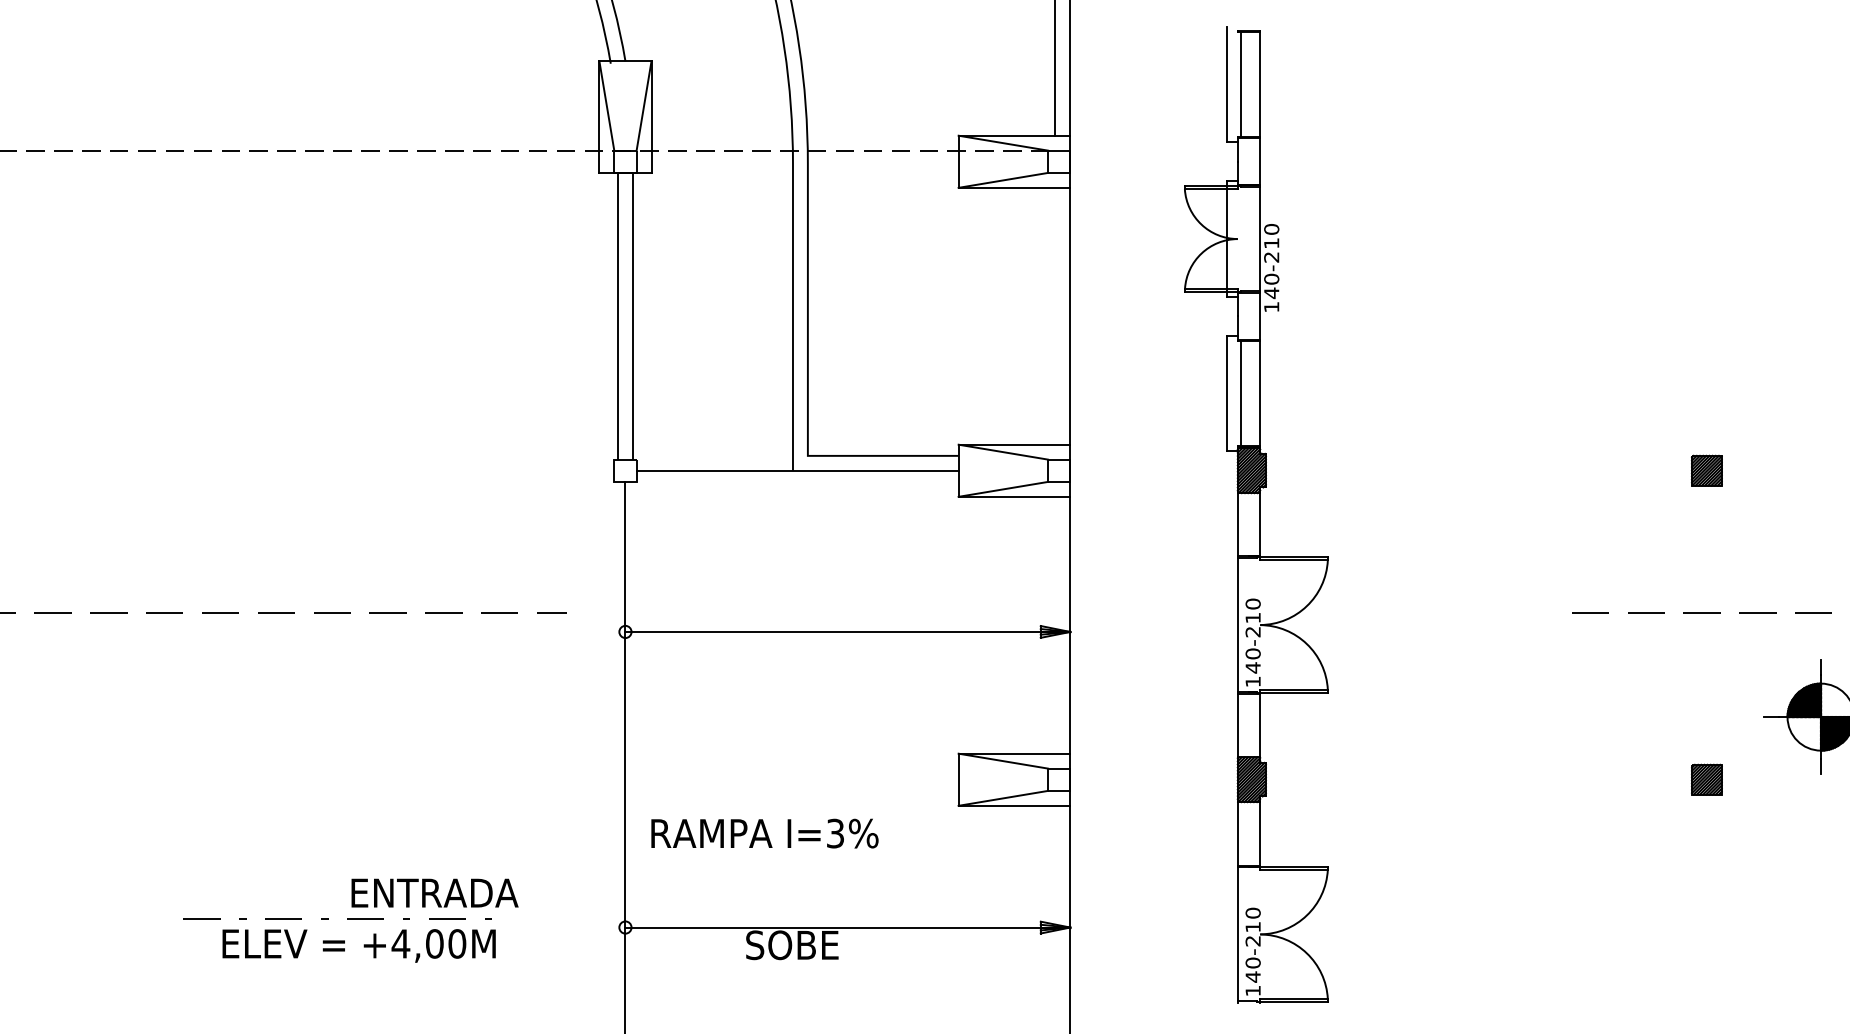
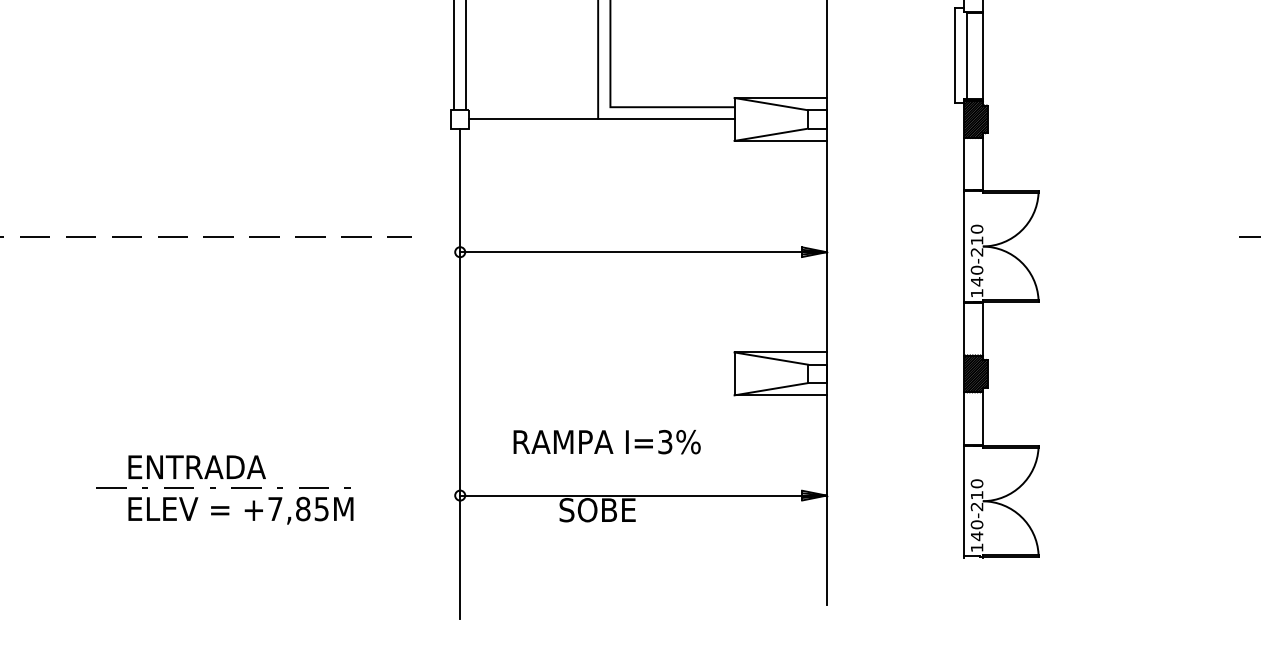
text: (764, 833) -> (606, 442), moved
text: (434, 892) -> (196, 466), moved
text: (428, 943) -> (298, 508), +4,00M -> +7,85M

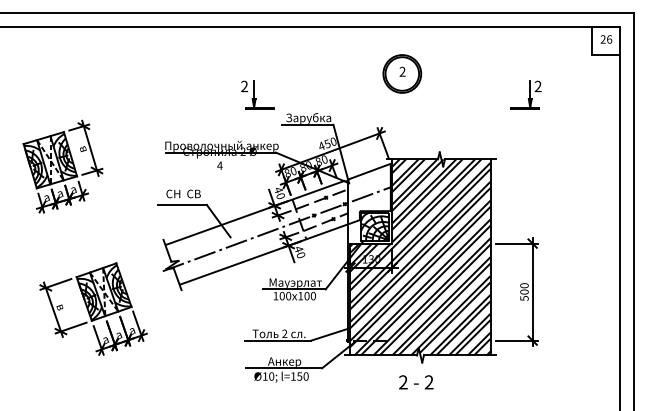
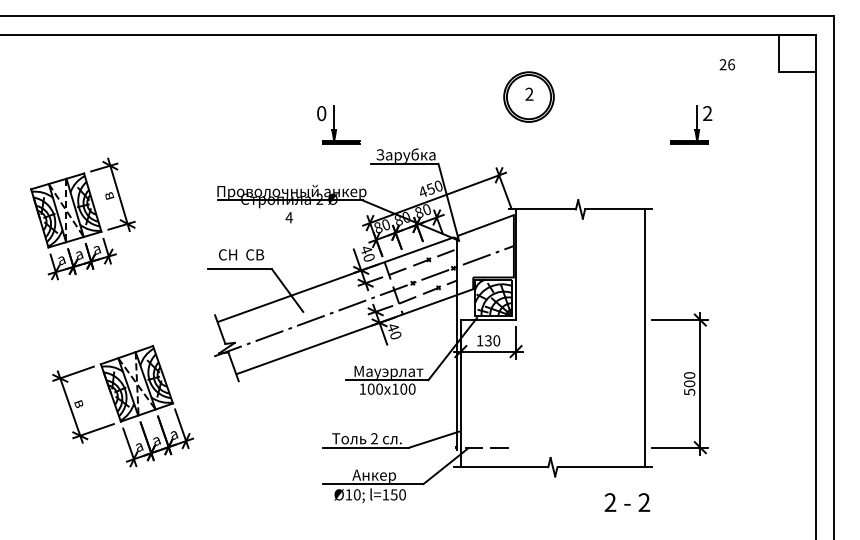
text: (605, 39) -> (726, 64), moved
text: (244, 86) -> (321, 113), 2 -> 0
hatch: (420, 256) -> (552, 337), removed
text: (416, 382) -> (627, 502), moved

- - -

Problem requirements: Leave out the pictures; repeat the data exactly.

Written solution:
text: (764, 833) -> (606, 442), moved
text: (434, 892) -> (196, 466), moved
text: (428, 943) -> (298, 508), +4,00M -> +7,85M

text: (605, 39) -> (726, 64), moved
text: (244, 86) -> (321, 113), 2 -> 0
hatch: (420, 256) -> (552, 337), removed
text: (416, 382) -> (627, 502), moved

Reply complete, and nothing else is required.